Madhati (naik kereta/pedati) merupakan cara untuk mencapai jalan kebudddhaan dengan cara mengdalami Panca Tathataga (disebut juga Panca Dhyani Budha). AliranMahayana memiliki kesamaan dengan Hindu karena adanya pantheon atau anasir yangmenguasai mata angin sehingga aliran ini mudah bersinkretis dengan agama Hindu. Wairocana yang berada di tengah berarti sumber cahaya dengan warna Putih. Sikapnya Witarka-Mudra, Unsurbhuttha-nya Tanah, skandhanya adalah rupa, dan unsur indranya penciuman (hidung), sepertinya merujuk pada Batu Panjang.

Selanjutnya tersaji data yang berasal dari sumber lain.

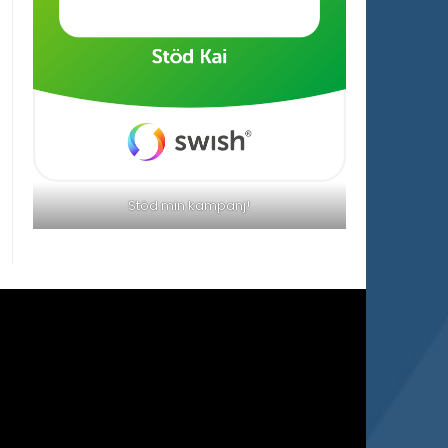
Stöd min kampanj!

Dan lagi-lagi Dinas Pendidikan dan Kebudayaan Ciamis yang mengurus bagian sejarah memang terkesan hoream untuk memperhatikan tinggalan budaya yang berharga ini. Entah karena situs ini kurang dikenal atau karena berada paling ujung kabupaten yang jauh untuk disaba, atau entah karena geus kitu watek pagawena. Karena jika dibiarkan maka lambat laun tanda-tanda sejarah yang ada di Situs Batu Susun Jahim ini akan semakin sulit diidentifikasi lagi. Apalagi saat ini sedang gencar-gencarnya ekskavasi Gunung Padang Cianjur. Tidak menutupkemungkinan kandungan sejarah Situs Batu Panjang Jahim memiliki kesamaan dengan situs Gunung Padang Cianjur. Selain unsur sejarahnya, faktor keindahan alam dan beberapa potensi lainnya seperti adanya telaga, sebetulnya dapat di kembangkan untuk tujuan wisata. Apalagi sarana jalan dan arus lalu lintas sangat mendukung untuk tujuan itu. Maka, situs ini harus secepatnya diteliti, dilindungi dan kemudian dikembangkan sebagai cagar budaya sejarah, alam sekaligus tempat tujuan wisata. Tabe Pun.